%%

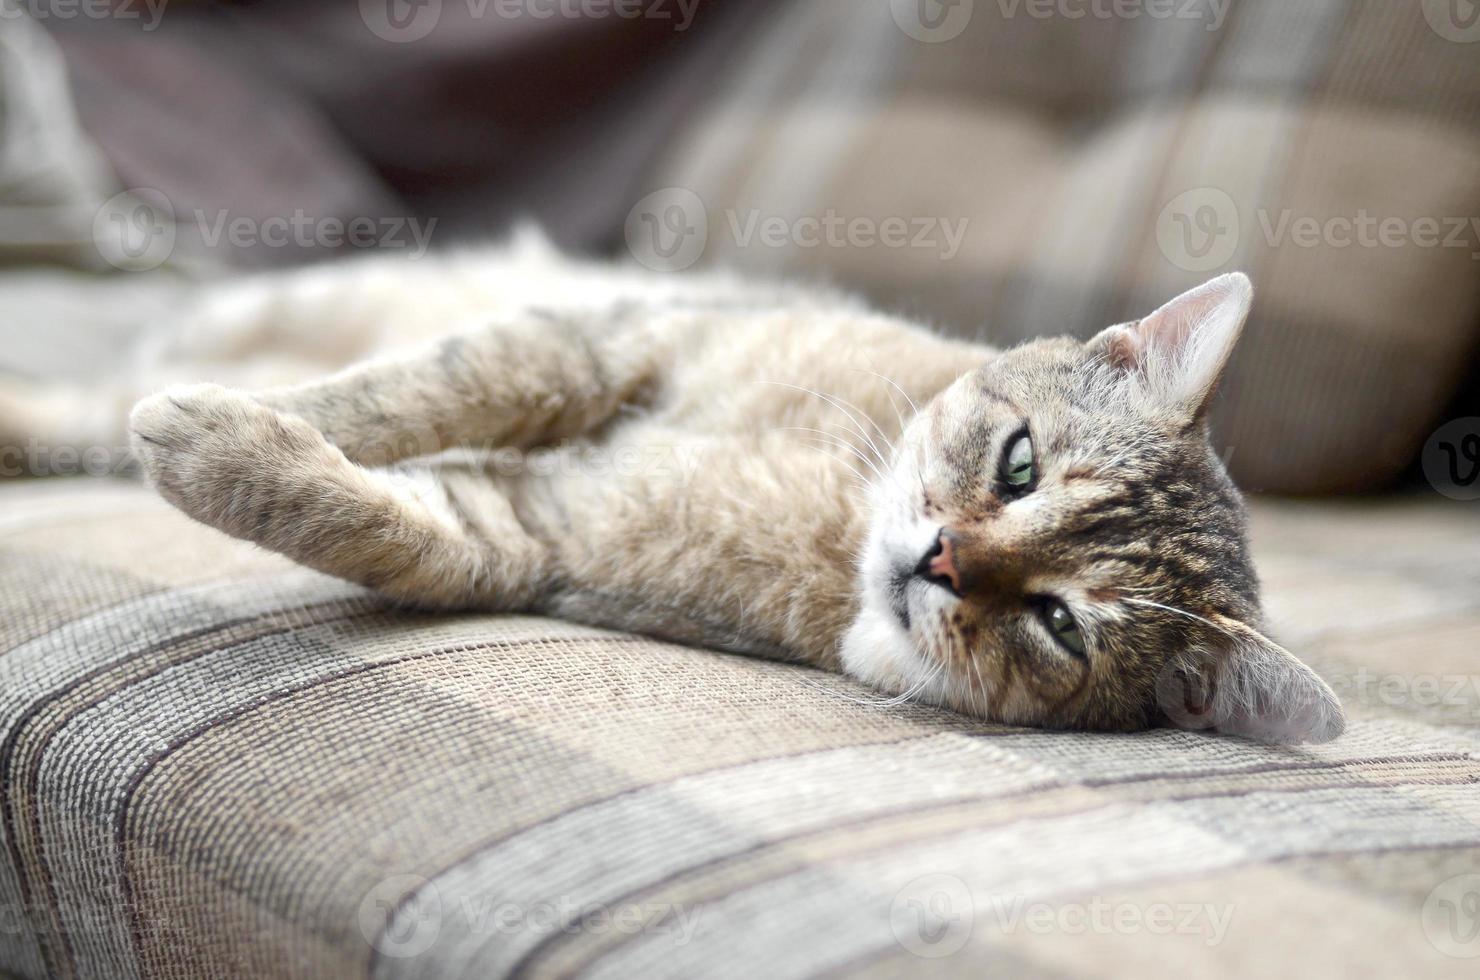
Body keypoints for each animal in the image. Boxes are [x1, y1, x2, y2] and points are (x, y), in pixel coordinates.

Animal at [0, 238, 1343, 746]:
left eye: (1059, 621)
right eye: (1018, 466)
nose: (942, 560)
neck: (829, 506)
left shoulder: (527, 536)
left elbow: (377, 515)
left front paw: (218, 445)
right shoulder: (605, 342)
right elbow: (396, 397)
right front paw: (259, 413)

%%

Please write out only the material above, exactly, from its first line through the line that contains "left elbow: (377, 515)", and include no pictures.

■ Task answer:
Body keypoints for each animal in the image. Boxes are [x1, y1, x2, y2] and points are (x, y), in pixel coordinates.

Animal at [0, 238, 1343, 746]:
left eye: (1059, 621)
right eye: (1018, 466)
nose: (942, 560)
neck: (829, 506)
left shoulder: (527, 536)
left elbow: (377, 515)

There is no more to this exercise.